[Dataset entries]
--
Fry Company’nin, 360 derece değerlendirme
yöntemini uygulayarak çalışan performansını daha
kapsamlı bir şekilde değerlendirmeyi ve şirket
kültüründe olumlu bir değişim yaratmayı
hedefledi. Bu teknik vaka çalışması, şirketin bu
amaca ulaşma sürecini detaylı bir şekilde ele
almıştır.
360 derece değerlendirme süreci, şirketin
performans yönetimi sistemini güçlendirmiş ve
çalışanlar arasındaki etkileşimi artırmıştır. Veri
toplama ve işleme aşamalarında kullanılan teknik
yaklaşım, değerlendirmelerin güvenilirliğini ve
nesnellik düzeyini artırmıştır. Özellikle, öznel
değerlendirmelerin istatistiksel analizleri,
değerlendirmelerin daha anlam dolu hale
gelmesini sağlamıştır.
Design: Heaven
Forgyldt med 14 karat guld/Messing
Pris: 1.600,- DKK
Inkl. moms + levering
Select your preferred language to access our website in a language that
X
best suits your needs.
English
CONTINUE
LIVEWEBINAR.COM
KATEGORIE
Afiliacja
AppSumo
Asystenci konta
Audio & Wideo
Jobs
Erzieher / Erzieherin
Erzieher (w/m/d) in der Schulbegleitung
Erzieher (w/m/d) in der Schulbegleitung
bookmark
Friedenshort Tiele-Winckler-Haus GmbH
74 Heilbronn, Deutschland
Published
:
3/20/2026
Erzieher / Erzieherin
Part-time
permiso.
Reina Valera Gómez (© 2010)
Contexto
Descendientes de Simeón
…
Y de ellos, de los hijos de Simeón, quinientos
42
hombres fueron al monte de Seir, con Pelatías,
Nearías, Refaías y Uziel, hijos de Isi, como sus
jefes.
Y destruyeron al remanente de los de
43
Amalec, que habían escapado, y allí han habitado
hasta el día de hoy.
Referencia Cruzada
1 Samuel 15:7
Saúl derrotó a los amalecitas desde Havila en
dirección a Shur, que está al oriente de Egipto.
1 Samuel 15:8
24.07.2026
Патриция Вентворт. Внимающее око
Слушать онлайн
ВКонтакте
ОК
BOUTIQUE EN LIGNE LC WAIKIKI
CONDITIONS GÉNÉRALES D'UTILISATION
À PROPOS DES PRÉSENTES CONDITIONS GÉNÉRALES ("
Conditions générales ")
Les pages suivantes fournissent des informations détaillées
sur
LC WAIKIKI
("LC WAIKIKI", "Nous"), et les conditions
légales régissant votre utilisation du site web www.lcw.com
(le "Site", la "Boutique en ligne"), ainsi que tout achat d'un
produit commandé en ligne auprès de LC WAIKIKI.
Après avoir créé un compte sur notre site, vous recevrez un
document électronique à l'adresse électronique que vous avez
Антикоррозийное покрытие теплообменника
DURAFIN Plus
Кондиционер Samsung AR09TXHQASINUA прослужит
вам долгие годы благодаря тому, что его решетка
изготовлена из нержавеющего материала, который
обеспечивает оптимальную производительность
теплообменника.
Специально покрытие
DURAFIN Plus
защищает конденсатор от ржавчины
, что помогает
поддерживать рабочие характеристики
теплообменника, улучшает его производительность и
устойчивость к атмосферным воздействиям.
--
Instruction -
Copy out the lines from the start of the records through the line containing "Inkl. moms + levering", keeping every character unchanged.

Solution to this exercise -
Fry Company’nin, 360 derece değerlendirme
yöntemini uygulayarak çalışan performansını daha
kapsamlı bir şekilde değerlendirmeyi ve şirket
kültüründe olumlu bir değişim yaratmayı
hedefledi. Bu teknik vaka çalışması, şirketin bu
amaca ulaşma sürecini detaylı bir şekilde ele
almıştır.
360 derece değerlendirme süreci, şirketin
performans yönetimi sistemini güçlendirmiş ve
çalışanlar arasındaki etkileşimi artırmıştır. Veri
toplama ve işleme aşamalarında kullanılan teknik
yaklaşım, değerlendirmelerin güvenilirliğini ve
nesnellik düzeyini artırmıştır. Özellikle, öznel
değerlendirmelerin istatistiksel analizleri,
değerlendirmelerin daha anlam dolu hale
gelmesini sağlamıştır.
Design: Heaven
Forgyldt med 14 karat guld/Messing
Pris: 1.600,- DKK
Inkl. moms + levering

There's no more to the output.